UMA DEFESA INSÓLITA…
Rui Pinto, natural do
grande Porto, detido em Budapeste ao abrigo de um mandato de detenção europeia,
emitido pelas autoridades portuguesas, prescindiu, ao que parece, do seu
anterior Advogado, Aníbal Pinto, também comentador desportivo afecto ao Futebol
Clube do Porto.
Os novos advogados de
Rui Pinto são William Bourdon e Teixeira da Mota.
Como tem repetidamente
sido dito e explicado pelos órgãos de comunicação social mais bem informados um
mandado de detenção europeia não é juridicamente equiparável a um pedido de
extradição.
O mandado de detenção europeia emitido por uma autoridade judicial
de um Estado membro da União Europeia é executável em todo o território da
União Europeia e consiste num processo simplificado por via do qual aquela
autoridade solicita a detenção de uma pessoa às autoridades de outro Estado
membro e a sua entrega para efeitos de instauração de acção penal ou de
execução de uma pena ou medida de segurança privativas de liberdade já
decretada pelo Estado solicitante. Na emissão e execução de um mandado de
detenção europeia as autoridades devem respeitar os direitos processuais dos
suspeitos, arguidos, acusados ou condenados, nomeadamente o direito à informação,
advogado, intérprete e apoio judiciário.

OBJETIVO DA TAREFA
Responda às perguntas seguintes com base no texto sobre Rui Pinto.
1. Em que cidade foi detido Rui Pinto?
2. Quem são os novos advogados de Rui Pinto?
3. Que direitos dos suspeitos, arguidos, acusados ou condenados são indicados como exemplo dos direitos processuais a respeitar?

DADOS ARMAZENADOS
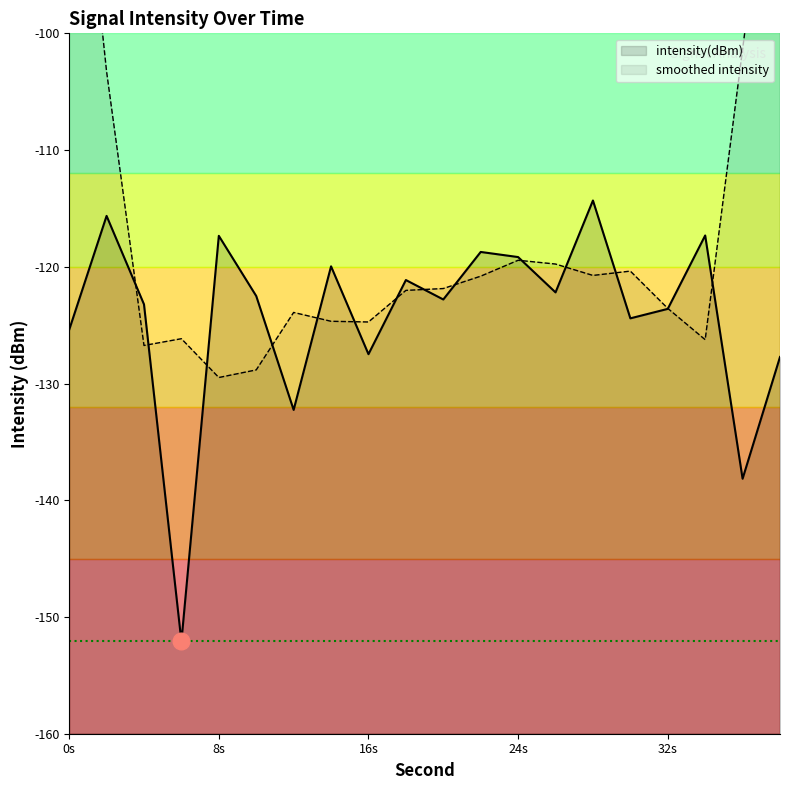

At which category does the data reach its first local valley?

6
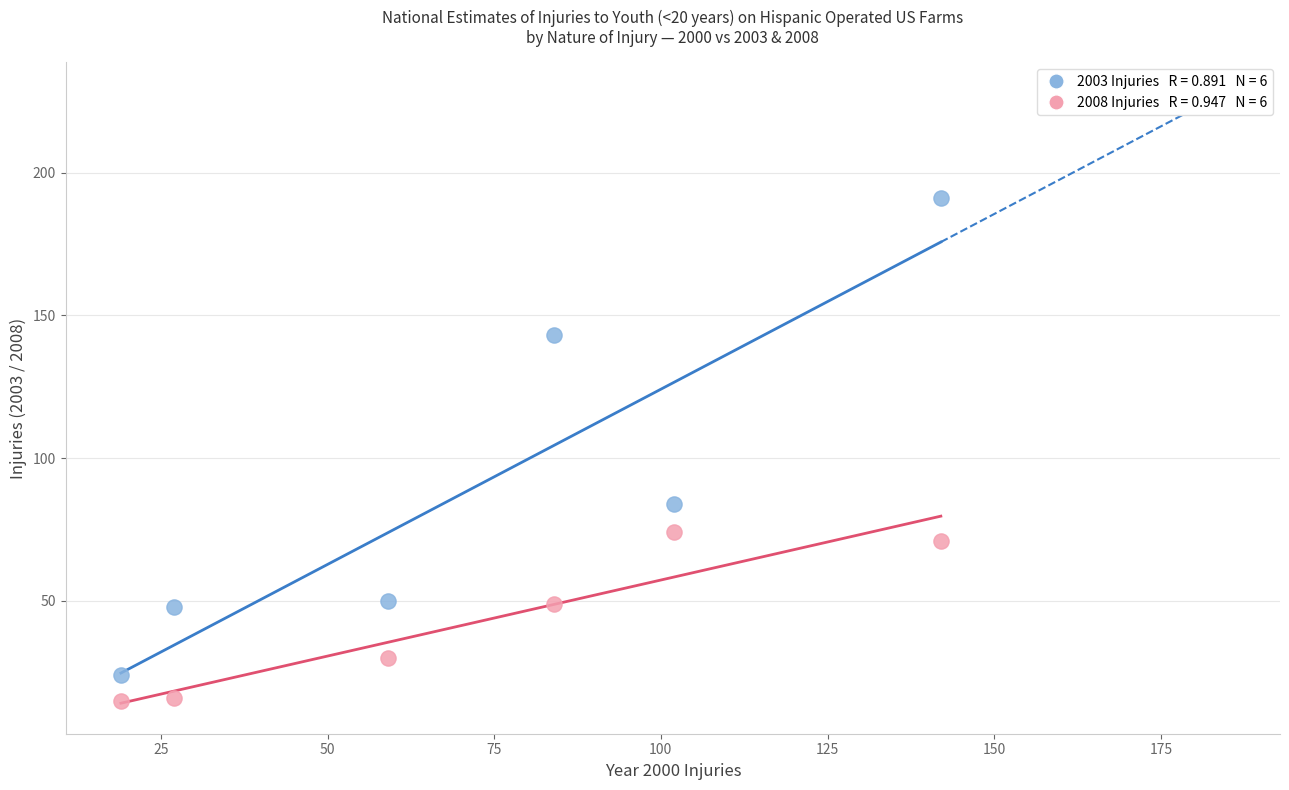

Across all data points, what is the average X value?

72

EXERCÍCIO RESOLVIDO
1. Em Budapeste.
2. William Bourdon e Teixeira da Mota.
3. O direito à informação, a advogado, a intérprete e a apoio judiciário.